Returning to Australia in 1994, Sellick rose to commercial prominence in the burgeoning Australian magazine market, his portraits appearing regularly in magazines such as Vogue, Marie Claire, Who Weekly and Australian Style.[8] He was instrumental in developing a new visual aesthetic for Who Weekly as it transformed into a glossy, full-colour magazine, and his style became influential as Australia's magazine market became more sophisticated.[1] Sellick's work has also been published internationally, appearing on the cover of magazines such as Q, NME and German Rolling Stone.[3]

A notable campaigner against what he refers to as "the vigorous pursuit of mediocrity" in Australian photography and its commercial industry (in 1995, he notoriously told Nancy Pilcher, then editor of Vogue Australia, that her magazine was "an international embarrassment", and never worked for Vogue again),[1] Sellick is outspoken on the "lack of identity" in Australian photography.

"In Australia, magazine photographers do one of two things: they endeavour to make photographs which resemble, as closely as possible, photographs they've seen taken by other photographers in Europe or America, otherwise known as plagiarism; and those not blessed with even that much talent choose to make photographs which will never inspire or offend anyone in any way."

- Excerpt from a speech by Robin Sellick at the National Portrait Gallery, August 2009.

Exhibitions

[edit]

Sellick's first major public exhibition, "Celebrity", held at Crown Casino in Melbourne in 2006, was the highest-attended event at the casino in that year. It was also the first major exhibition of celebrity portraiture by an Australian photographer outside of the National Portrait Gallery.

The following year, Crown Casino invited Sellick back, the subsequent exhibition, "Exposing Robin Sellick", broking attendance records for the year 2007.

Books

[edit]

Sellick's first book, Facing, was published in Australia in 2004 and launched at the National Portrait Gallery in Canberra.[9]

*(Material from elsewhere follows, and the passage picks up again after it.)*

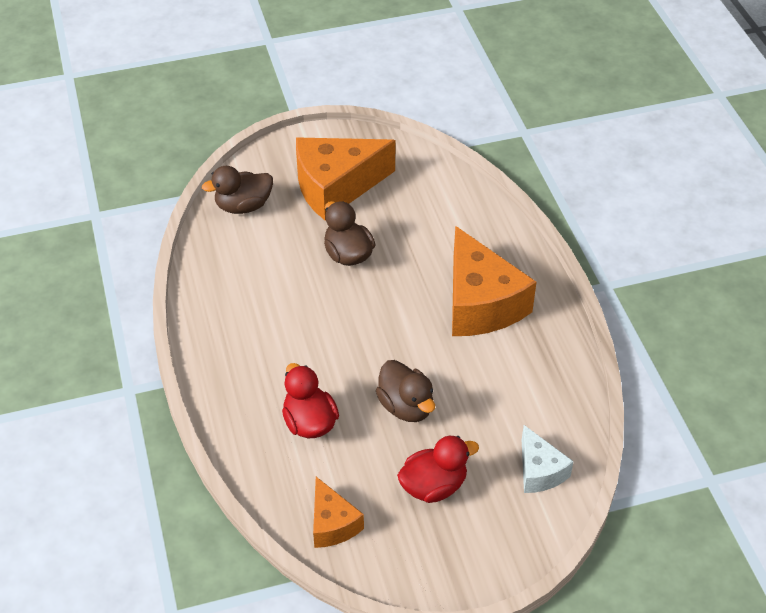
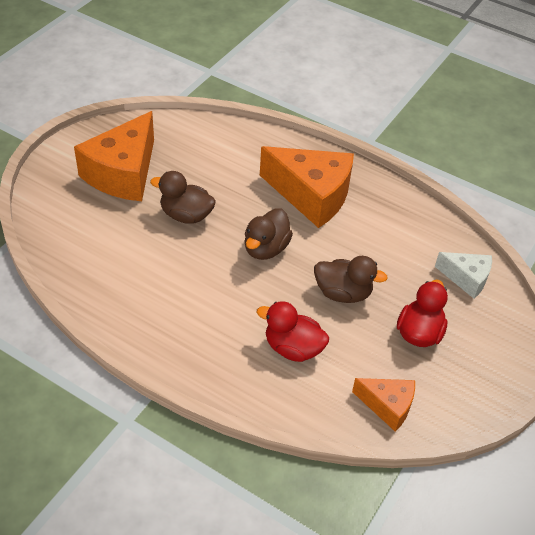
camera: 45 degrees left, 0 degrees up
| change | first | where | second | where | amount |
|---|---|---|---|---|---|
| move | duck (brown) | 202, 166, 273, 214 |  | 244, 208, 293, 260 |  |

Sellick's next book, Life & Times in the Republic of Broken Hill, a collaboration with author Jack Marx released in 2011, was something of "an antidote" to his career as a celebrity photographer,[10] the subjects of the portraits being ordinary people from the historic mining town.

Awards

[edit]

Australian Institute of Professional Photography's Don Taylor Award and Townsend Award - 1990 and 1991. Sellick was the first to win both awards at the same time. 101st International Exhibition of Professional Photography perfect score - 1992. Sellick's was the first perfect score in four years, and he was the first Australian to achieve this result.[11]